Artificial intelligence disease detection and care coordination platform Viz.ai on Thursday announced an integrated AI solution to help healthcare organizations streamline respiratory care.
The newly announced Viz Pulmonary Suite combines acute and chronic pulmonary workflows into one solution and integrates with electronic health records (EHRs) within the Viz platform. The company says it is the “first comprehensive” AI-driven solution for this kind of care.
Dr. Tim Showalter, Viz.ai’s chief medical officer, told Fierce Healthcare that the studio ensures “the right patient is seen by the right doctor at the right time.”
“This suite includes several features that provide a lot of support to help ensure patients consistently receive appropriate care,” Showalter said. “This includes chart summaries with EHR integration to ensure clinicians have the most accurate information when seeing patients, as well as guideline support for the best next steps.”
The goal of the Viz Pulmonary Suite is to prevent missed diagnoses and delayed treatment of serious lung diseases. It helps treat major lung diseases such as chronic obstructive pulmonary disease (COPD), pulmonary nodules, and pulmonary embolism.
Showalter said the new tool includes the ability to “directly identify pulmonary embolism” on scans and identify treatable blood clots. “We have already seen that this reduces hospitalization time and improves survival rates for patients with pulmonary embolism,” he said.
The combination of Viz’s vast scale and EHR integration makes the platform “unique,” according to Showalter.
“We can not only identify patients based on their radiology scans, but we can also quickly understand what is actually going on with that patient and give clinicians the information they need to take quick action to provide appropriate treatment,” Showalter said.
In late March, the company also rolled out Viz Agent Studio. The company says it is the first agent platform for health systems to build and deploy their own customizable care pathways.

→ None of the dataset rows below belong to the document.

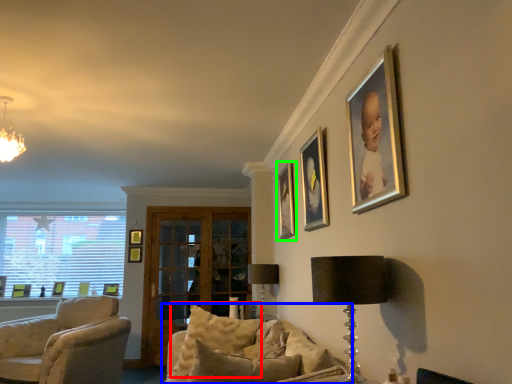
Question: Which object is the farthest from pillow (highlighted by a red box)? Choose among these: studio couch (highlighted by a blue box) or picture frame (highlighted by a green box).

Choices:
 (A) studio couch
 (B) picture frame

Answer: (B)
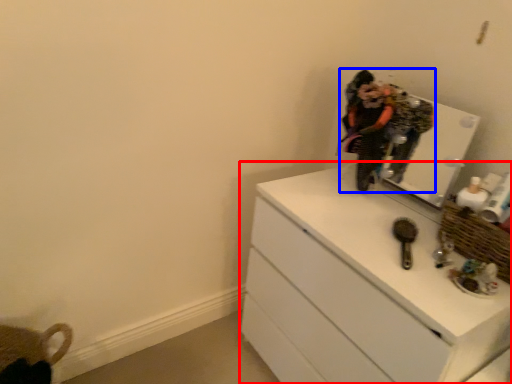
Question: Among these objects, which one is farthest to the camera, chest of drawers (highlighted by a red box) or person (highlighted by a blue box)?

Choices:
 (A) chest of drawers
 (B) person

Answer: (B)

The tool allows healthcare organizations to transform clinical guidelines into workflows that can be deployed and scaled “throughout the enterprise using natural language,” executives said.
Since the company’s launch in 2016, its platform has been deployed in 2,000 hospitals across the country, covering “two-thirds” of the country’s population, CEO and co-founder Chris Mansi, MD, told Fierce Healthcare.